Please write out all the data that follows exactly, without the pictures.
**** Supplied records ****
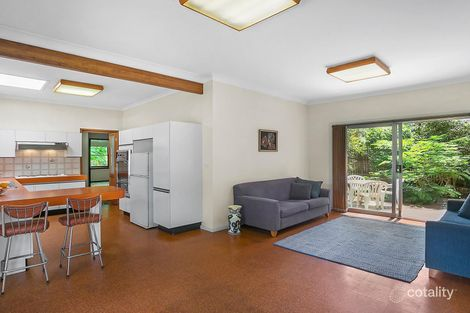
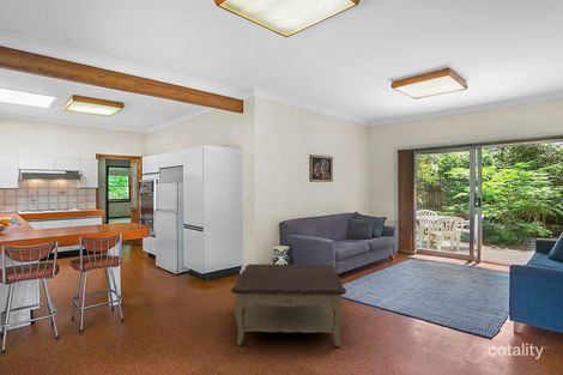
+ coffee table [230,262,347,347]
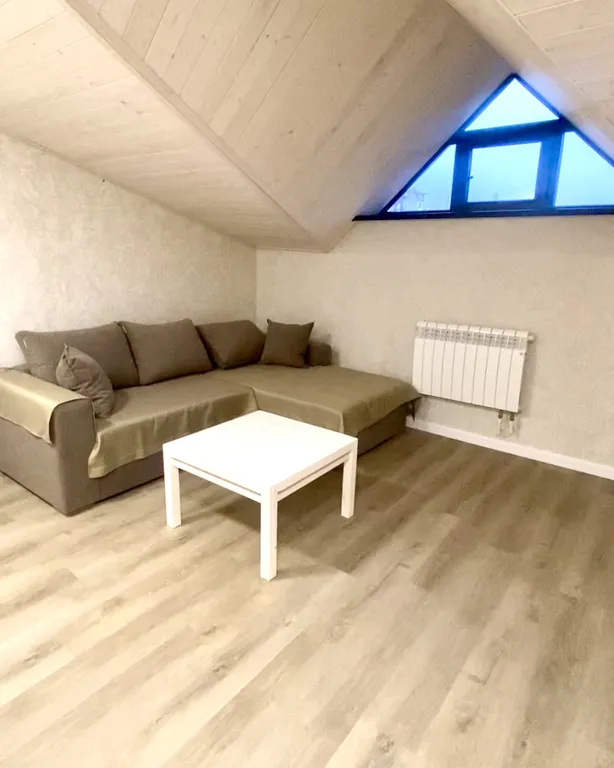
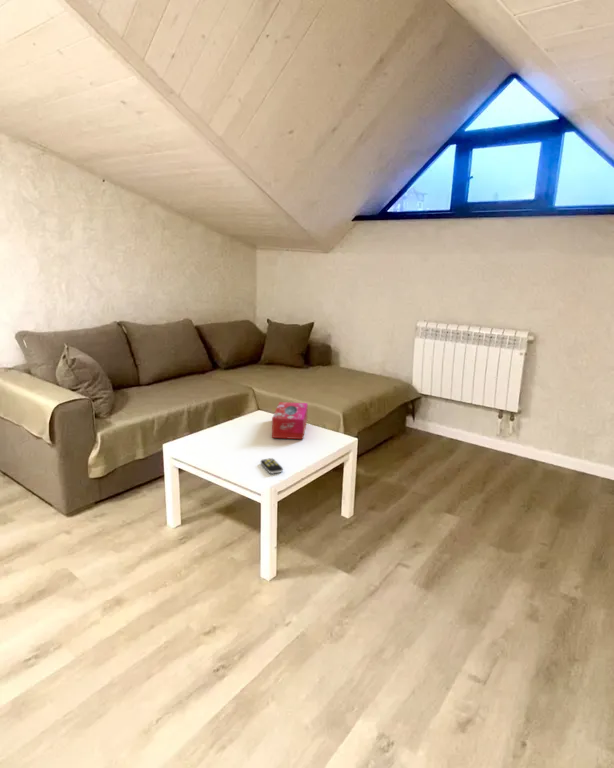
+ tissue box [271,401,309,440]
+ remote control [260,457,284,475]
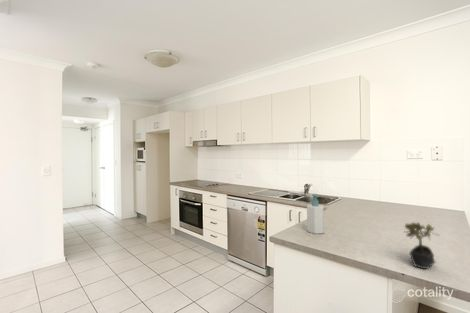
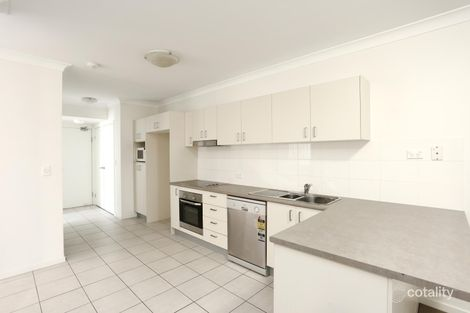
- succulent plant [403,221,441,270]
- soap bottle [306,193,325,235]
****
→ Task result
+ coffee table [230,262,347,347]
+ tissue box [271,401,309,440]
+ remote control [260,457,284,475]
- succulent plant [403,221,441,270]
- soap bottle [306,193,325,235]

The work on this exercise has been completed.